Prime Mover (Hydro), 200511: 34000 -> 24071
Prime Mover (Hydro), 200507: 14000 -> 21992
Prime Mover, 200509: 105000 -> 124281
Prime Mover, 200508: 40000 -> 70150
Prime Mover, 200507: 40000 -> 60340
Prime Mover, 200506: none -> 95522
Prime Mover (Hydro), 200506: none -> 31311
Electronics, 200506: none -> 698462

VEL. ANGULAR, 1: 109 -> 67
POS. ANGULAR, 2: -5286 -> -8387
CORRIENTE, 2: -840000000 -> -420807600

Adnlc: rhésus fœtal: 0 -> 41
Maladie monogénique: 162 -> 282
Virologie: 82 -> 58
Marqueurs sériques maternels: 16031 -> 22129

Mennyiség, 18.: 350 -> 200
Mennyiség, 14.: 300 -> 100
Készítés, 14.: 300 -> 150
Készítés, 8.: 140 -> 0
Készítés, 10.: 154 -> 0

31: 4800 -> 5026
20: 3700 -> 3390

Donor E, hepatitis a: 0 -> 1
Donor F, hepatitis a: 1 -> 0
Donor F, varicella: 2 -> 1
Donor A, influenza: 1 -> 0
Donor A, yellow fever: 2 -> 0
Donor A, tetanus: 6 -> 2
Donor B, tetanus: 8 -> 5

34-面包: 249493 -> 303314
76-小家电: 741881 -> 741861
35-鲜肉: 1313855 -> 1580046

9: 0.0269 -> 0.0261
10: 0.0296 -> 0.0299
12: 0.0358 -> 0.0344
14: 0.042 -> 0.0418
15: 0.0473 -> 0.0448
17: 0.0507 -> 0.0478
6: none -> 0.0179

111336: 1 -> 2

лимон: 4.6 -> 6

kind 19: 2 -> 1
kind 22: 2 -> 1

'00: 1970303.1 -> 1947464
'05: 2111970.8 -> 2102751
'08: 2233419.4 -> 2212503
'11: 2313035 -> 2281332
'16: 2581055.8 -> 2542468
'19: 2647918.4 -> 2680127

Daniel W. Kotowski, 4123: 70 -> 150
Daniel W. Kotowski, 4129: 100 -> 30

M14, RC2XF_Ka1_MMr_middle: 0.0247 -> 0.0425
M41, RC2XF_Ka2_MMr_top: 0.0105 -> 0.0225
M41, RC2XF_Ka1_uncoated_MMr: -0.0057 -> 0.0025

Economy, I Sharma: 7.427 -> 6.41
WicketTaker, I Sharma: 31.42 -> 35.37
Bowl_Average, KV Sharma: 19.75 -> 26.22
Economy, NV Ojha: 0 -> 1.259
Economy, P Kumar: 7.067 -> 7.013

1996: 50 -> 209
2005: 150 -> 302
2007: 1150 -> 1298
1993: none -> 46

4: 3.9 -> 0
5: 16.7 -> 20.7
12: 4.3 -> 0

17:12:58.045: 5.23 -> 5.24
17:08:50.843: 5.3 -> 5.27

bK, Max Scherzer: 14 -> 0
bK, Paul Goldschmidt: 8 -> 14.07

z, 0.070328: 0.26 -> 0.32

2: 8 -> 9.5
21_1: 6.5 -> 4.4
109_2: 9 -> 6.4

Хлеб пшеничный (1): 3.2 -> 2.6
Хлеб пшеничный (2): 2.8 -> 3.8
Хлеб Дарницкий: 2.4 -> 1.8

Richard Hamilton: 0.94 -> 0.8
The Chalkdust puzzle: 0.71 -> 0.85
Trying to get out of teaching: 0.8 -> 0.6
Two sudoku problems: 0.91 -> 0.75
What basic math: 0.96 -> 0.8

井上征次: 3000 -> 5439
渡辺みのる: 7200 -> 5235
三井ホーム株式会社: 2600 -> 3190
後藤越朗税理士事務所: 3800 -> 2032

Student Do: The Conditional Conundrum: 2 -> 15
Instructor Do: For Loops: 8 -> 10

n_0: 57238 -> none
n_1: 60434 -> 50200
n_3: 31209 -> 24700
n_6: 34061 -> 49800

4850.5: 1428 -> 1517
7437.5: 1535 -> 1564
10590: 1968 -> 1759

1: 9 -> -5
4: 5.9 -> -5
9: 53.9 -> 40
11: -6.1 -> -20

> [WORK INSTRUCTION]
The lines to quote run from the one containing "井上征次: 3000 -> 5439" through the final line of the material above; please give them exactly, both ends included, and nothing else.

> [TASK OUTPUT]
井上征次: 3000 -> 5439
渡辺みのる: 7200 -> 5235
三井ホーム株式会社: 2600 -> 3190
後藤越朗税理士事務所: 3800 -> 2032

Student Do: The Conditional Conundrum: 2 -> 15
Instructor Do: For Loops: 8 -> 10

n_0: 57238 -> none
n_1: 60434 -> 50200
n_3: 31209 -> 24700
n_6: 34061 -> 49800

4850.5: 1428 -> 1517
7437.5: 1535 -> 1564
10590: 1968 -> 1759

1: 9 -> -5
4: 5.9 -> -5
9: 53.9 -> 40
11: -6.1 -> -20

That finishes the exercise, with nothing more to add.